Two of the volume’s last nine Analecta collect nine short notes under the heading “Varia urbana.” Herein, for example, Solin restores the praenomen [P.] to the Servilius Isauricus of CIL I (2nd ed) 2954 (on whom see now Anne Kolb at G. Alföldy, CIL 6 [1996] 40856-40858); he revises the reading of a tomb inscription published in 1916 ( Bull. com. 43) from OC RUDELEN to o, crudele nefas so that it can be added to the initium noted by Lommatzsch at Buechler, Carmina Latina Epigraphica 3, p. 165; and in respect to the debated meaning of the second word in the graffito MAXIMILLA ROMA (ICUR 26576), Solin observes that Roma is very unlikely to be a woman’s name.

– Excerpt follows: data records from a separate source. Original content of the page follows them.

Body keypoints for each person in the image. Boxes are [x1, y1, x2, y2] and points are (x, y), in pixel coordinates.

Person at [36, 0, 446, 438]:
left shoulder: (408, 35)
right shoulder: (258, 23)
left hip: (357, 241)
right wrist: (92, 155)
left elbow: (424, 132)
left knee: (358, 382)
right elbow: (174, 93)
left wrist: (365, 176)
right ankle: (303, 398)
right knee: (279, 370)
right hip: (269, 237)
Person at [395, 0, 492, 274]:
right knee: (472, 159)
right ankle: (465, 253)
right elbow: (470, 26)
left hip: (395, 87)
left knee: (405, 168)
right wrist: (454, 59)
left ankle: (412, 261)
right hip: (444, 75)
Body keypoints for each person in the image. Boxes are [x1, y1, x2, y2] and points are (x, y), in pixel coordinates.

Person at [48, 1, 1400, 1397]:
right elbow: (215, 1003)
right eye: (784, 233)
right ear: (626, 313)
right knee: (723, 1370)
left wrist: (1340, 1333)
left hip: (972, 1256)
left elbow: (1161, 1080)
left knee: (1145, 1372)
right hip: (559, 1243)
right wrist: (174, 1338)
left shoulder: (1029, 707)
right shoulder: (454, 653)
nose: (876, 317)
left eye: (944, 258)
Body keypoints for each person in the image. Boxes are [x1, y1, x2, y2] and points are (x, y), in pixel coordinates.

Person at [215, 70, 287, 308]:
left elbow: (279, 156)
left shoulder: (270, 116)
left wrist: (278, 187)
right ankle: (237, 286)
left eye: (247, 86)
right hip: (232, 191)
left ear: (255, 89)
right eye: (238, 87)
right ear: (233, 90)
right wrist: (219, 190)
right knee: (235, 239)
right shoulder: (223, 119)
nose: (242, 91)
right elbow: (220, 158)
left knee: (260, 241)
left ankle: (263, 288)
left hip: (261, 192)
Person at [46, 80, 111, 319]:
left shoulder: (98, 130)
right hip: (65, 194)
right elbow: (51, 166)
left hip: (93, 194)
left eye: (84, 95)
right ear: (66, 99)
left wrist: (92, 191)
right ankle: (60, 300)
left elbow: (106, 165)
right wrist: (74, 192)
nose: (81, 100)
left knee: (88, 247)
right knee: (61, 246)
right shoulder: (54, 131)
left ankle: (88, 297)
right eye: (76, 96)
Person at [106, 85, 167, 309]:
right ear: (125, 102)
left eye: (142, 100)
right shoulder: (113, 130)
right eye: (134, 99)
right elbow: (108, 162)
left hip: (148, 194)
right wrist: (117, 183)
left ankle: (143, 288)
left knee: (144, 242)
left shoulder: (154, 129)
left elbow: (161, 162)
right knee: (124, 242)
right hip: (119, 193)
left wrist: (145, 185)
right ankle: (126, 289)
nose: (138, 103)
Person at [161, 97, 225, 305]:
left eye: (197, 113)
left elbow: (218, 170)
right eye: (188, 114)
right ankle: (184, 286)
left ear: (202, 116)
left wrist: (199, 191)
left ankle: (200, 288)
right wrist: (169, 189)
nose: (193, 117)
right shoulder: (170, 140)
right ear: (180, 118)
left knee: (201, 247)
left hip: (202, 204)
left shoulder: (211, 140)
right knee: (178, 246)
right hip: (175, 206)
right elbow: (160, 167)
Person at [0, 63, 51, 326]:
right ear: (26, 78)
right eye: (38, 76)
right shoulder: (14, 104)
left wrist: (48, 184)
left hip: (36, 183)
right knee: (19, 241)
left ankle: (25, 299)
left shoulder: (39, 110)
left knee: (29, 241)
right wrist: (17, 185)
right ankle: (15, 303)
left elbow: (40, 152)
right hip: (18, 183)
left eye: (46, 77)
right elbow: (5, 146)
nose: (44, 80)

The collection of Analecta ends (p.400) with “CLXXII: Minima Minimorum,” two paragraphs that comment on the funerary inscription of Lollia Chymasis (M. Buonocore, Epigraphica 59 [1997] 247-49) and revise the reading of the name Julia Tertia preserved on an altar from Cos (D. Berges, Rundaltäre aus Kos und Rhodes 117, Nr. 38). Because Analecta Epigraphica is essentially a treasure trove of the kinds of detailed observations only made possible by a long-tried and well-honed sense of the epigrapher’s calling, Solin’s colleagues need not regret their decision to assemble this volume in lieu of their own scripta. Moreover, because it is surely as a reference book of sorts that Analecta Epigraphica will prove most helpful to others, we can thank the editors for the one-hundred pages of thorough indices and concordances that will ensure its use in timely and efficient manner.

Notes

1. See H. Solin, “Corpus Inscriptionum Latinarum X: Passato, Presente, Futuro,” Epigrafi e studi epigrafi in Finlandia; Acta Instituti Romani Finlandia 19 (Rome 1998) 81-117.